Tim returned home Thursday after a long, hot and stinky week of exploring the spoiled Louisiana coast with a team from Duke’s Nicholas School of the Environment. As exhausting as the trip had been, they did have the pleasure of dining at some of New Orleans’ finest restaurants, including our personal favorite, Susan Spicer’s Bayona.
With him tired from work and travel, and a friend of Graham’s over for a visit, I imagined an easy take-out dinner from Zpizza. Instead, I returned home to find Tim had splurged on a large package of lovely fresh grouper and a fancy bag of delicate egg noodles. His plan for what to do with them? Read, relax and leave it to me.

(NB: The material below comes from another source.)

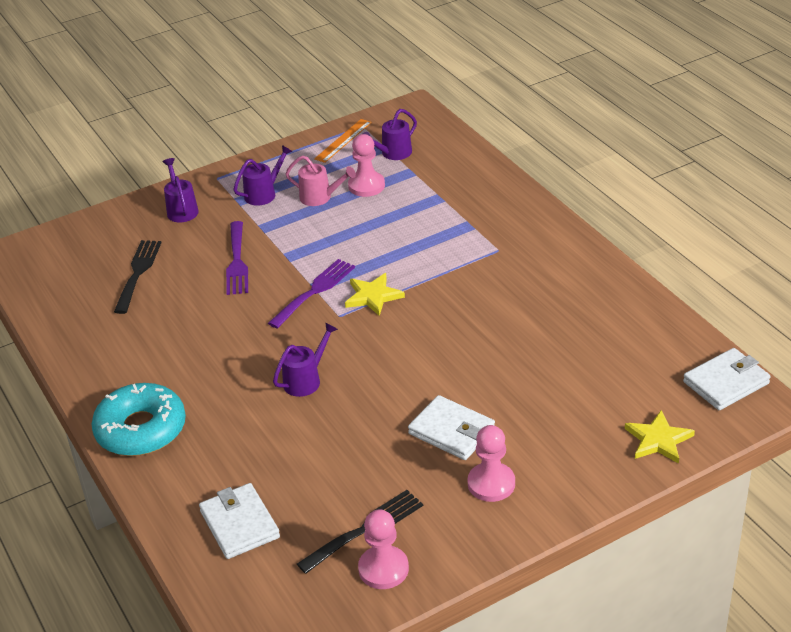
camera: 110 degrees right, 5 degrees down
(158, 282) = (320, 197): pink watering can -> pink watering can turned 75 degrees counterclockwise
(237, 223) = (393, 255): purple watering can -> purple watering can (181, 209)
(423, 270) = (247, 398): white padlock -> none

I often go the picatta route with fish, but that was the wrong option here. I turned to one of my favorite sources of inspiration, James Peterson’s Fish & Shellfish – aptly subtitled The Cook’s Indispensible Companion – and landed on Red Drum Fillets with Tomato Sauce, which also is recommended for grouper. Sounded good, and I had most ingredients, but it still was not quite what my gourmet pizza-minded taste buds had in mind.
My thoughts suddenly wandered to our recent holiday in San Miguel de Allende and Mexico City, where we enjoyed several meals of fish prepared in the Veracruz style. A little more onion, a pile of fresh tomatoes from a neighbor’s garden, a liberal infusion of capers, black olives and Tajin Classico, a chile-lime seasoning I carried back (but have since found locally), and voila! – or, perhaps, ole! – grouper Veracruz, sort of. Clean plate club for all.
2-2.5 lbs fresh grouper filets
salt and fresh-ground pepper
1 Vidalia or red onion, diced
3-4 cloves garlic, chopped
6-8 garden tomatoes, rough chop
1-2 tsp Tajin Classico (chile-lime spice)
3-4 tbsp capers, drained
¼-½ cup black olives, drained
16 oz bag delicate egg noodles
2-3 tbsp butter
¼ cup parmesan, freshly grated; more for table
small handful fresh basil or cilantro, chopped
Preheat oven to 375 degrees.
Cut grouper filets into portions, if necessary. Sprinkle with salt and pepper and dredge lightly in flour; shake off excess. Cook in olive oil in batches in skillet on medium-high heat until lightly browned on both sides. Remove to casserole dish.
Lightly wipe out skillet if any burned flour remains. Add olive oil and diced onion -- I used the food processor for a fine dice -- then add garlic. Cook until soft and translucent, then add tomatoes (pulse-chopped in processor). Simmer 5-10 minutes or until slightly thickened. Add capers and olives, simmer another five minutes. Pour over fish in casserole and bake about 6-7 minutes or until fish feels firm and sauce is set on top.
Optional: While fish is baking, cook egg noodles until al dente; drain, saving about ½ cup pasta water. Return pasta to pot with a splash of pasta water, butter and parmesan and basil or cilantro. Toss well; add additional pasta water if needed. Serve with fish and sauce, passing extra parmesan at the table. Good with crusty bread and a crisp white wine.